▶ Records shown
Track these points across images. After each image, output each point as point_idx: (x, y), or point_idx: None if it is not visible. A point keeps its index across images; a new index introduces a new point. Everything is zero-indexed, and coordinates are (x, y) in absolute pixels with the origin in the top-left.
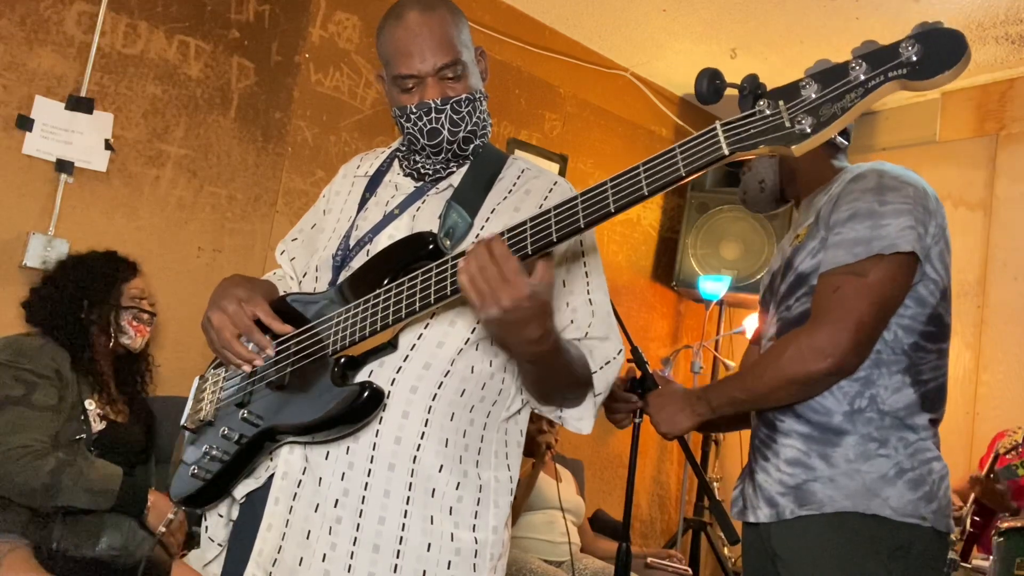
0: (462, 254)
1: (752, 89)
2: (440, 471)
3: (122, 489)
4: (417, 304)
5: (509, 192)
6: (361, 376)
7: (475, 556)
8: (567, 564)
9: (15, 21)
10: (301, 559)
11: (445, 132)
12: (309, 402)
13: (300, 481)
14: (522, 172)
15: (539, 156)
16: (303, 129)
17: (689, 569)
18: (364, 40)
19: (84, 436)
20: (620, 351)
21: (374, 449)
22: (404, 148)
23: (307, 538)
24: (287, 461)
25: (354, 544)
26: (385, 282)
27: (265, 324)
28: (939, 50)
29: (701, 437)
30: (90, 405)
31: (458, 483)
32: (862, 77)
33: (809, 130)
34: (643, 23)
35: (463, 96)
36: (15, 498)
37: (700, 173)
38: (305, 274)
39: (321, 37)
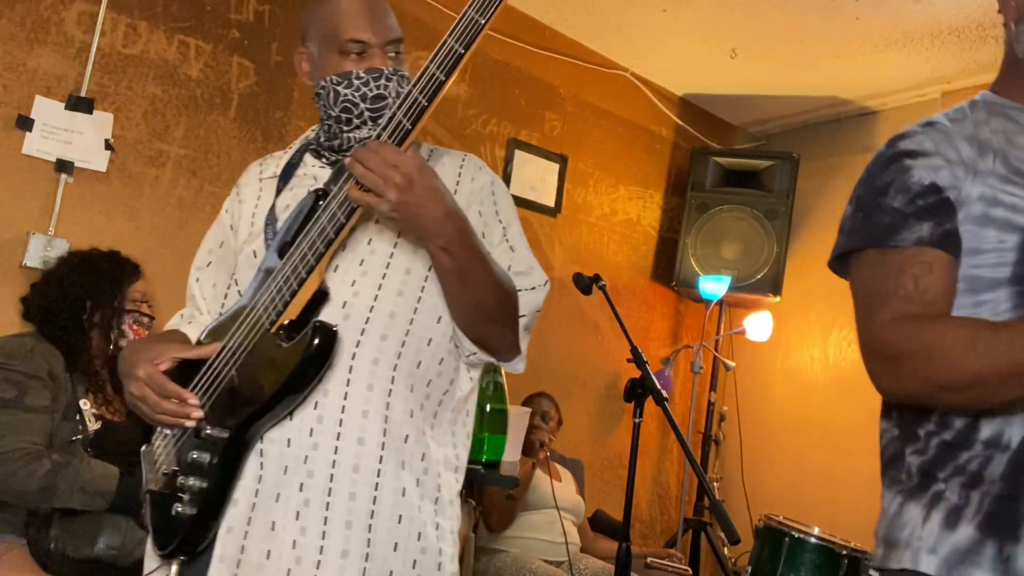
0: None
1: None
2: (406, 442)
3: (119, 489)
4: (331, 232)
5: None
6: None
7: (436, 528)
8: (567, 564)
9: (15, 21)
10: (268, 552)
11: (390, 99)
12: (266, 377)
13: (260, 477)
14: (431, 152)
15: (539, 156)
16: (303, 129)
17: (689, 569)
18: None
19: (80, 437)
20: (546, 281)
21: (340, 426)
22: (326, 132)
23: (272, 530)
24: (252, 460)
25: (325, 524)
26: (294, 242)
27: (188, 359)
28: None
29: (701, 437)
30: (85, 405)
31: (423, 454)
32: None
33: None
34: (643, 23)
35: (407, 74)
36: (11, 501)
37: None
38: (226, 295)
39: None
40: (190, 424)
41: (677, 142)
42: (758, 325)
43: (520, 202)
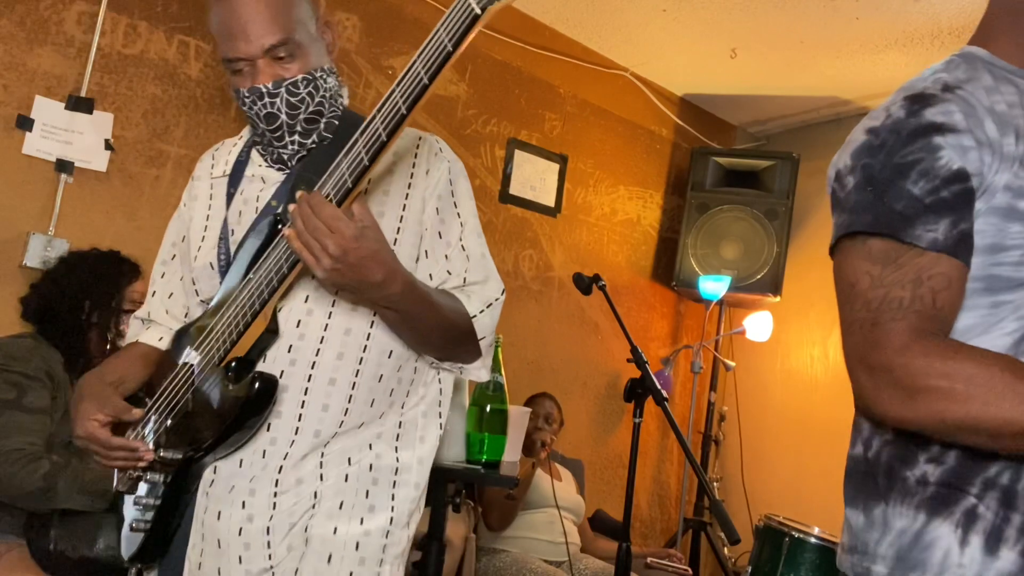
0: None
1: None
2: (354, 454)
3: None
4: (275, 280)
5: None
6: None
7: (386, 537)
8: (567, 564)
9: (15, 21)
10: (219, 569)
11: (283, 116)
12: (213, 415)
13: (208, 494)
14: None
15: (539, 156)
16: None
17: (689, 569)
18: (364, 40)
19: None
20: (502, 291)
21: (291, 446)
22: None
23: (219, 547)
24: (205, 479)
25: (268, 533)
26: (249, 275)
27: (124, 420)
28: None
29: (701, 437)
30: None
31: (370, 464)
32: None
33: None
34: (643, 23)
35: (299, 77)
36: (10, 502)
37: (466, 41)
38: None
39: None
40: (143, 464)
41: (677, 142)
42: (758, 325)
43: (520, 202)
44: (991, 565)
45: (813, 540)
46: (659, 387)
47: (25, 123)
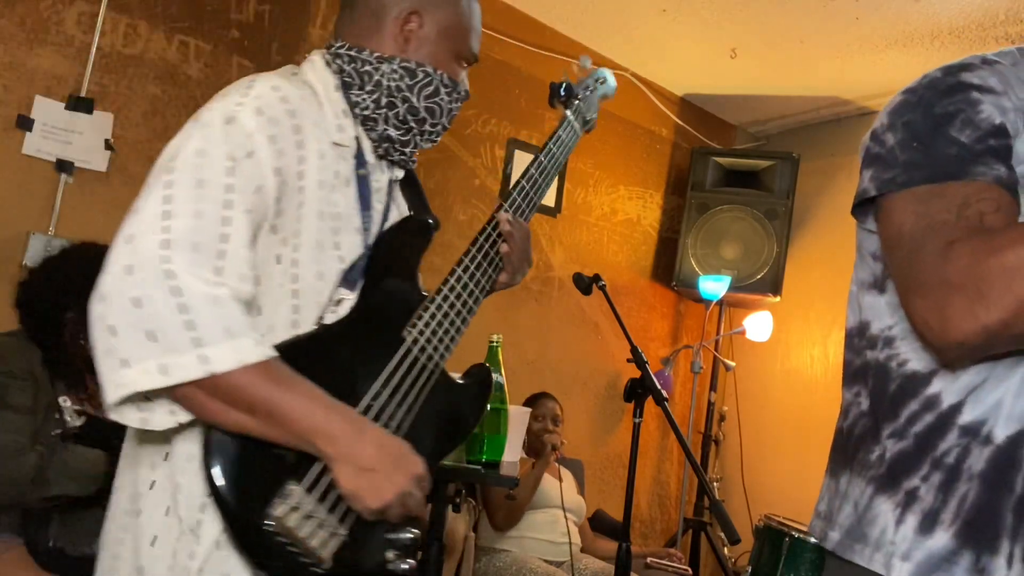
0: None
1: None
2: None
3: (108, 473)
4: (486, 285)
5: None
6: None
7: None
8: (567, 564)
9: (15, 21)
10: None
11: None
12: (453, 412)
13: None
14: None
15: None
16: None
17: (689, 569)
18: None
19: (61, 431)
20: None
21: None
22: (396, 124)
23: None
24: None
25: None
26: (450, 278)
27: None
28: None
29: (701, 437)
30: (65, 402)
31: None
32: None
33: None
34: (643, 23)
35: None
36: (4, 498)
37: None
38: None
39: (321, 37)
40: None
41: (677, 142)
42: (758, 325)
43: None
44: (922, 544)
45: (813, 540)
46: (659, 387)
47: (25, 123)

---

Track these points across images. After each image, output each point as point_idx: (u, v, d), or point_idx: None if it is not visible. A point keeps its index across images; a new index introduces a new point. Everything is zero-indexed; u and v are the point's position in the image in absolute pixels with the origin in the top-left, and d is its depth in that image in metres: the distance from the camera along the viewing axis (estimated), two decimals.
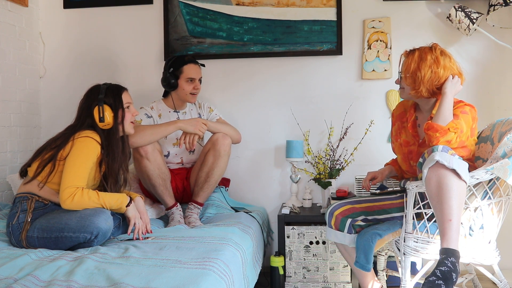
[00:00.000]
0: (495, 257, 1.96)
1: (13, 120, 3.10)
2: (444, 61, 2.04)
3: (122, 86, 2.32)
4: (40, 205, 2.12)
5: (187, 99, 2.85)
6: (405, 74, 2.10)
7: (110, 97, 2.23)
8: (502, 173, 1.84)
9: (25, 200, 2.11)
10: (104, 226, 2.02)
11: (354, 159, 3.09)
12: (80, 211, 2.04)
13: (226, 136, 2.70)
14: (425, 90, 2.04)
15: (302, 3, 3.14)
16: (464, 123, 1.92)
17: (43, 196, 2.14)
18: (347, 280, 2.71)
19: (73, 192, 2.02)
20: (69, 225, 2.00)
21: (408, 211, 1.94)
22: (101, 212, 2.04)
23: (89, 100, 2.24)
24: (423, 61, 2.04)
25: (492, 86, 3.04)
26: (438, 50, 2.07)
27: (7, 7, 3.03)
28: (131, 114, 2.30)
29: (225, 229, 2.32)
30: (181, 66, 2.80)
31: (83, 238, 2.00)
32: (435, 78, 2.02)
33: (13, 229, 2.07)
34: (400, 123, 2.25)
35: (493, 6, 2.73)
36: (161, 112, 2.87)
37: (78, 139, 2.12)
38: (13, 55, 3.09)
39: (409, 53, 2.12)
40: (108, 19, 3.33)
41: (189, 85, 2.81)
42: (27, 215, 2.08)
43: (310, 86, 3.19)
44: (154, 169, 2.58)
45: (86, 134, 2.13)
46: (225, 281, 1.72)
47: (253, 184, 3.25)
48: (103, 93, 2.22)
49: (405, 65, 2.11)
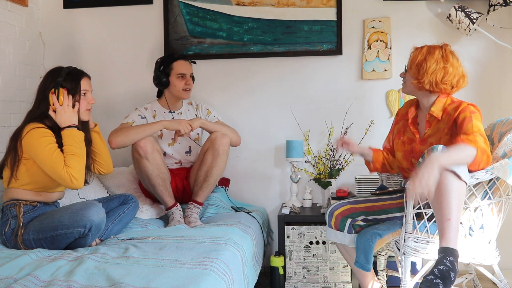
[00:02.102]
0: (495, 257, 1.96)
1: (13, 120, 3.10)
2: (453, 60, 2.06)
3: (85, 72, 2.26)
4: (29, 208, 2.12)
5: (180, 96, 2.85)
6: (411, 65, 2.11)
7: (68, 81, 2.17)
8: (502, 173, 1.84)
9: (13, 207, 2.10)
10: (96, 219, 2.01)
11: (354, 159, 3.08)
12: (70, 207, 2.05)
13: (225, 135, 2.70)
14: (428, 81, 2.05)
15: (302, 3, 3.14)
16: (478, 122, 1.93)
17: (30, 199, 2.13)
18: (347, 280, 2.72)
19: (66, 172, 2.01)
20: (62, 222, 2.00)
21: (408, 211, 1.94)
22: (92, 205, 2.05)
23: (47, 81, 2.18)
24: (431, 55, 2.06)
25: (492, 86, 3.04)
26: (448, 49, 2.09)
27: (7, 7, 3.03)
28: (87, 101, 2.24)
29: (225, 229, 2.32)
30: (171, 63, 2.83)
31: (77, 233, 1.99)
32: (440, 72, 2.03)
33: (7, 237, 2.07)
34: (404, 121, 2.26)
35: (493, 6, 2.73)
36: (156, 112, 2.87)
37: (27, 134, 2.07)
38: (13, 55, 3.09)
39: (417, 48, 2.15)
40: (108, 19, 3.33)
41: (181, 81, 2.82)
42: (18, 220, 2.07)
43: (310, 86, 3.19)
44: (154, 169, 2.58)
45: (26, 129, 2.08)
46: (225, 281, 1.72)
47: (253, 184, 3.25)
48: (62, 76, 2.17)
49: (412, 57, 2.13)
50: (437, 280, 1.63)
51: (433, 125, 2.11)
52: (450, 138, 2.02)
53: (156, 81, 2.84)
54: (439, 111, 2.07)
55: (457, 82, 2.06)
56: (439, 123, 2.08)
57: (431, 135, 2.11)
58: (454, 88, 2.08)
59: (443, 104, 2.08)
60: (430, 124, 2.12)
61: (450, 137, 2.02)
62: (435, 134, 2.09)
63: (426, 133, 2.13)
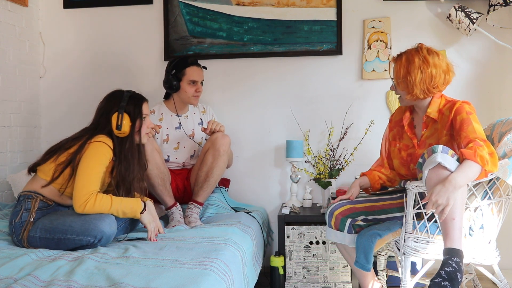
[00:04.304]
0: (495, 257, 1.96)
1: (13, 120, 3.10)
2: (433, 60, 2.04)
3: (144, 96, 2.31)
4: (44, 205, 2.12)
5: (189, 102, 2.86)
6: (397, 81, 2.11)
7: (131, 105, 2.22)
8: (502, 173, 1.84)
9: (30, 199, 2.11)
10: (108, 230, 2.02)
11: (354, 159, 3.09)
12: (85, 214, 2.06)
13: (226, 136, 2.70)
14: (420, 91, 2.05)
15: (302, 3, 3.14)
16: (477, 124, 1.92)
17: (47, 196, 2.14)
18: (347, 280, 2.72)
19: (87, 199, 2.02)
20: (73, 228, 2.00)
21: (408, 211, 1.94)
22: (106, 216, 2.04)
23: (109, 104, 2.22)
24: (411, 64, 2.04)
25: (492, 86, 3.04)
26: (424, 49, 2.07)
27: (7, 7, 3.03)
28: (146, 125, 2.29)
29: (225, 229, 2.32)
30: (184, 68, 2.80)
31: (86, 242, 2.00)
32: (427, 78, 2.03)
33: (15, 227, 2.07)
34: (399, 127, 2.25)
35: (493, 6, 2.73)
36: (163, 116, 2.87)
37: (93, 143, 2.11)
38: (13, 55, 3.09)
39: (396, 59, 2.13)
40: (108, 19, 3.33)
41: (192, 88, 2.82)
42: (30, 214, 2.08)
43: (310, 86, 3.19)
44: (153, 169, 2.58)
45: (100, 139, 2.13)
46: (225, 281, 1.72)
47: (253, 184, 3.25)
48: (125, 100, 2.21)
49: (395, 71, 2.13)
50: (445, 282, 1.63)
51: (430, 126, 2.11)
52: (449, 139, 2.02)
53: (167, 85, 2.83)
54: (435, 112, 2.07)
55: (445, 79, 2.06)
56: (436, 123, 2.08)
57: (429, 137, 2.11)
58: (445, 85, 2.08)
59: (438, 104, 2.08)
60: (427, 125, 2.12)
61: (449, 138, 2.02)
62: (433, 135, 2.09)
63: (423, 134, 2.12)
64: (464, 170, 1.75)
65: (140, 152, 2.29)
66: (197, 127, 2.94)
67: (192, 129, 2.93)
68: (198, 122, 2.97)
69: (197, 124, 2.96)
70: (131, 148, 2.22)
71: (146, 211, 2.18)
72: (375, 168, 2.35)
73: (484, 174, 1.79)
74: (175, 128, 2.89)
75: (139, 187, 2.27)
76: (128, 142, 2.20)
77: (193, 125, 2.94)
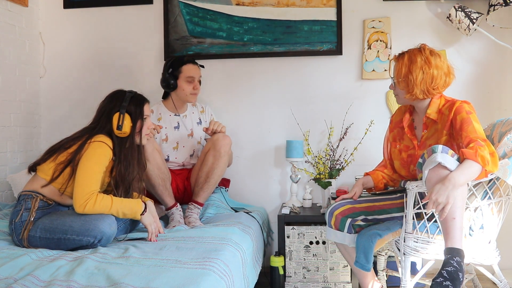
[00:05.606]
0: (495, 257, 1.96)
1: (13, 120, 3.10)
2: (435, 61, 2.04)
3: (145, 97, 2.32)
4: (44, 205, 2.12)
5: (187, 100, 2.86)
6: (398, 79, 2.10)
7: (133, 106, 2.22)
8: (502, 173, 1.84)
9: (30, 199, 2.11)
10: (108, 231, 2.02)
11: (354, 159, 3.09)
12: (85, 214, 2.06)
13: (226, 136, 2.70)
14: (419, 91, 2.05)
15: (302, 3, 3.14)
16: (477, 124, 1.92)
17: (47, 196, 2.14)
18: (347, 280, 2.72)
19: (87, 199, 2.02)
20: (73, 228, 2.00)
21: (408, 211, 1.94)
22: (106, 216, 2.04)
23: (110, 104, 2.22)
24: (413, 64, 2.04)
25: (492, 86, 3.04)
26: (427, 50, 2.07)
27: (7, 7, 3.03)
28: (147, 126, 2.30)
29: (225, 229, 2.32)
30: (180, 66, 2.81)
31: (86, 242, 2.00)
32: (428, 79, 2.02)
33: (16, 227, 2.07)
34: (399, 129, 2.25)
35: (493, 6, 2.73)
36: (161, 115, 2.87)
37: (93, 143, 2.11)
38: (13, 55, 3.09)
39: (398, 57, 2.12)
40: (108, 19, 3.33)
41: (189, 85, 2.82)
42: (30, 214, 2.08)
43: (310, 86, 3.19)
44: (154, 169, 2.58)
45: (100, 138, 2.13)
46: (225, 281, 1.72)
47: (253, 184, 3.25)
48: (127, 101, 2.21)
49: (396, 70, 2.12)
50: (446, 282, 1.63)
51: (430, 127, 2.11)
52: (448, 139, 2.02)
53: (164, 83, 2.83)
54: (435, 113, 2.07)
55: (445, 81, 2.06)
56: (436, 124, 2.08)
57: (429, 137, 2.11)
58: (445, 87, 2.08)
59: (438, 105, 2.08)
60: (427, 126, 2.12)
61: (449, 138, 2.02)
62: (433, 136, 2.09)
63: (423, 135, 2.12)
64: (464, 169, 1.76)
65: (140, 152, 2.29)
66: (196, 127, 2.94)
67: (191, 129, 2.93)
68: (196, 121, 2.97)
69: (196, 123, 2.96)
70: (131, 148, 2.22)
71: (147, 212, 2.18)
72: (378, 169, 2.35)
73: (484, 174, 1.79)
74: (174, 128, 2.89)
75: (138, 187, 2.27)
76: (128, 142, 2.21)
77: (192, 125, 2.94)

▶ What to work on
Give the number of lines in the listing that hold the string "each". Add nothing else.

▶ Task answer
2